DATA SHOWN -
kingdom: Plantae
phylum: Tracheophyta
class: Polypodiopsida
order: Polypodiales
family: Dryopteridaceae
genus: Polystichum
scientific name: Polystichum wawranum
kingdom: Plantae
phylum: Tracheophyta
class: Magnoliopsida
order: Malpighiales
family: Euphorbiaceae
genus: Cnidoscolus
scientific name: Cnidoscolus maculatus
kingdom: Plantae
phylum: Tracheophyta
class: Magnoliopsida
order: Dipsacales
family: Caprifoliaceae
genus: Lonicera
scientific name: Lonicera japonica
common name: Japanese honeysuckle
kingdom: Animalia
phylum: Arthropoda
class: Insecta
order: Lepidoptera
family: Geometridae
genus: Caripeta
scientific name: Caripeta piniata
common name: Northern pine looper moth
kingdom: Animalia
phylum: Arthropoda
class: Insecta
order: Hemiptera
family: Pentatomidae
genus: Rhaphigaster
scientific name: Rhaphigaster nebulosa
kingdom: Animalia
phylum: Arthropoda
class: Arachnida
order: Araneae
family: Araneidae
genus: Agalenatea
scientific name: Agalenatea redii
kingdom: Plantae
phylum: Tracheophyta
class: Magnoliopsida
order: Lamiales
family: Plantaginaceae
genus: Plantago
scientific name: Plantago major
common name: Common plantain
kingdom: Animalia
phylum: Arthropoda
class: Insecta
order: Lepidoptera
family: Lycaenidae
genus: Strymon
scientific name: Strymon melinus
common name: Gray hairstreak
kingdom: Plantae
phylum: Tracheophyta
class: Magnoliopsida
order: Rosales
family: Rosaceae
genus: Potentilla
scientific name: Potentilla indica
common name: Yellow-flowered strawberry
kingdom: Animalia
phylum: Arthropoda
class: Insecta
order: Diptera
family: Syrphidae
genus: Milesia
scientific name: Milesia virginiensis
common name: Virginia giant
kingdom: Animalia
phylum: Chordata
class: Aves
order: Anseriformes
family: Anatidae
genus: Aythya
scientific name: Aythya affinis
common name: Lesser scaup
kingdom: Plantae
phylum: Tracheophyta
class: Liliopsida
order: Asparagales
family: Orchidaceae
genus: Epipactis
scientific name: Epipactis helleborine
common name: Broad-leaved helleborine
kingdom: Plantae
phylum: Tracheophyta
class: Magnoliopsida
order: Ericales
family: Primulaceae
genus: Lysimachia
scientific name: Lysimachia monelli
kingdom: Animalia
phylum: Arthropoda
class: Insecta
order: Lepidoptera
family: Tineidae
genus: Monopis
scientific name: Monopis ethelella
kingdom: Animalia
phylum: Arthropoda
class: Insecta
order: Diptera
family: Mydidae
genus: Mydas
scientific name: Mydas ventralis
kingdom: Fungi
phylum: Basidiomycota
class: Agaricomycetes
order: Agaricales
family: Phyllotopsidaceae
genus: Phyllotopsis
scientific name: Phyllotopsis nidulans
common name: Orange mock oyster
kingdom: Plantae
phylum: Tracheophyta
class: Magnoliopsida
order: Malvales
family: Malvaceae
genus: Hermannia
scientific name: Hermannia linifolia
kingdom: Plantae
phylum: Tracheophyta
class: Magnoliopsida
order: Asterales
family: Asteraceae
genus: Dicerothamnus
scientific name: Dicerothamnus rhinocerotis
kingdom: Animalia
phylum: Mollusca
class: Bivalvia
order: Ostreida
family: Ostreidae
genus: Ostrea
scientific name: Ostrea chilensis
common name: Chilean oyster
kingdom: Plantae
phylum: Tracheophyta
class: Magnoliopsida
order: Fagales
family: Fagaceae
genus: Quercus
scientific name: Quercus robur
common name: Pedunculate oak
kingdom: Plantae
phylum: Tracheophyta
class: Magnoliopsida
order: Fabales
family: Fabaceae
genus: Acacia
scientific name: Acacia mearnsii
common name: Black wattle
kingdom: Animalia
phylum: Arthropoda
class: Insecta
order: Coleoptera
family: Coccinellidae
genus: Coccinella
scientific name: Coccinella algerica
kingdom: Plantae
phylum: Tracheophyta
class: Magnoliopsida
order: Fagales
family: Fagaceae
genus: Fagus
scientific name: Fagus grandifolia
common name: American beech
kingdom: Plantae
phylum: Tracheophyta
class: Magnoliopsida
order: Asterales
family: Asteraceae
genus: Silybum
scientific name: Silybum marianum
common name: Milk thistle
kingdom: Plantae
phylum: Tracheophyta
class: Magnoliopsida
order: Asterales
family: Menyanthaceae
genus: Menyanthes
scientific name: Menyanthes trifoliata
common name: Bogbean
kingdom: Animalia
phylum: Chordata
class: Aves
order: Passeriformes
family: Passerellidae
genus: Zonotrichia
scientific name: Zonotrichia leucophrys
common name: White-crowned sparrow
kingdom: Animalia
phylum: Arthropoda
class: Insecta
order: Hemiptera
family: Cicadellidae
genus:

AIM - Rewrite every line of the records with "scientific name" changed to "species", leaving everything else as it is.

FINAL ANSWER -
kingdom: Plantae
phylum: Tracheophyta
class: Polypodiopsida
order: Polypodiales
family: Dryopteridaceae
genus: Polystichum
species: Polystichum wawranum
kingdom: Plantae
phylum: Tracheophyta
class: Magnoliopsida
order: Malpighiales
family: Euphorbiaceae
genus: Cnidoscolus
species: Cnidoscolus maculatus
kingdom: Plantae
phylum: Tracheophyta
class: Magnoliopsida
order: Dipsacales
family: Caprifoliaceae
genus: Lonicera
species: Lonicera japonica
common name: Japanese honeysuckle
kingdom: Animalia
phylum: Arthropoda
class: Insecta
order: Lepidoptera
family: Geometridae
genus: Caripeta
species: Caripeta piniata
common name: Northern pine looper moth
kingdom: Animalia
phylum: Arthropoda
class: Insecta
order: Hemiptera
family: Pentatomidae
genus: Rhaphigaster
species: Rhaphigaster nebulosa
kingdom: Animalia
phylum: Arthropoda
class: Arachnida
order: Araneae
family: Araneidae
genus: Agalenatea
species: Agalenatea redii
kingdom: Plantae
phylum: Tracheophyta
class: Magnoliopsida
order: Lamiales
family: Plantaginaceae
genus: Plantago
species: Plantago major
common name: Common plantain
kingdom: Animalia
phylum: Arthropoda
class: Insecta
order: Lepidoptera
family: Lycaenidae
genus: Strymon
species: Strymon melinus
common name: Gray hairstreak
kingdom: Plantae
phylum: Tracheophyta
class: Magnoliopsida
order: Rosales
family: Rosaceae
genus: Potentilla
species: Potentilla indica
common name: Yellow-flowered strawberry
kingdom: Animalia
phylum: Arthropoda
class: Insecta
order: Diptera
family: Syrphidae
genus: Milesia
species: Milesia virginiensis
common name: Virginia giant
kingdom: Animalia
phylum: Chordata
class: Aves
order: Anseriformes
family: Anatidae
genus: Aythya
species: Aythya affinis
common name: Lesser scaup
kingdom: Plantae
phylum: Tracheophyta
class: Liliopsida
order: Asparagales
family: Orchidaceae
genus: Epipactis
species: Epipactis helleborine
common name: Broad-leaved helleborine
kingdom: Plantae
phylum: Tracheophyta
class: Magnoliopsida
order: Ericales
family: Primulaceae
genus: Lysimachia
species: Lysimachia monelli
kingdom: Animalia
phylum: Arthropoda
class: Insecta
order: Lepidoptera
family: Tineidae
genus: Monopis
species: Monopis ethelella
kingdom: Animalia
phylum: Arthropoda
class: Insecta
order: Diptera
family: Mydidae
genus: Mydas
species: Mydas ventralis
kingdom: Fungi
phylum: Basidiomycota
class: Agaricomycetes
order: Agaricales
family: Phyllotopsidaceae
genus: Phyllotopsis
species: Phyllotopsis nidulans
common name: Orange mock oyster
kingdom: Plantae
phylum: Tracheophyta
class: Magnoliopsida
order: Malvales
family: Malvaceae
genus: Hermannia
species: Hermannia linifolia
kingdom: Plantae
phylum: Tracheophyta
class: Magnoliopsida
order: Asterales
family: Asteraceae
genus: Dicerothamnus
species: Dicerothamnus rhinocerotis
kingdom: Animalia
phylum: Mollusca
class: Bivalvia
order: Ostreida
family: Ostreidae
genus: Ostrea
species: Ostrea chilensis
common name: Chilean oyster
kingdom: Plantae
phylum: Tracheophyta
class: Magnoliopsida
order: Fagales
family: Fagaceae
genus: Quercus
species: Quercus robur
common name: Pedunculate oak
kingdom: Plantae
phylum: Tracheophyta
class: Magnoliopsida
order: Fabales
family: Fabaceae
genus: Acacia
species: Acacia mearnsii
common name: Black wattle
kingdom: Animalia
phylum: Arthropoda
class: Insecta
order: Coleoptera
family: Coccinellidae
genus: Coccinella
species: Coccinella algerica
kingdom: Plantae
phylum: Tracheophyta
class: Magnoliopsida
order: Fagales
family: Fagaceae
genus: Fagus
species: Fagus grandifolia
common name: American beech
kingdom: Plantae
phylum: Tracheophyta
class: Magnoliopsida
order: Asterales
family: Asteraceae
genus: Silybum
species: Silybum marianum
common name: Milk thistle
kingdom: Plantae
phylum: Tracheophyta
class: Magnoliopsida
order: Asterales
family: Menyanthaceae
genus: Menyanthes
species: Menyanthes trifoliata
common name: Bogbean
kingdom: Animalia
phylum: Chordata
class: Aves
order: Passeriformes
family: Passerellidae
genus: Zonotrichia
species: Zonotrichia leucophrys
common name: White-crowned sparrow
kingdom: Animalia
phylum: Arthropoda
class: Insecta
order: Hemiptera
family: Cicadellidae
genus:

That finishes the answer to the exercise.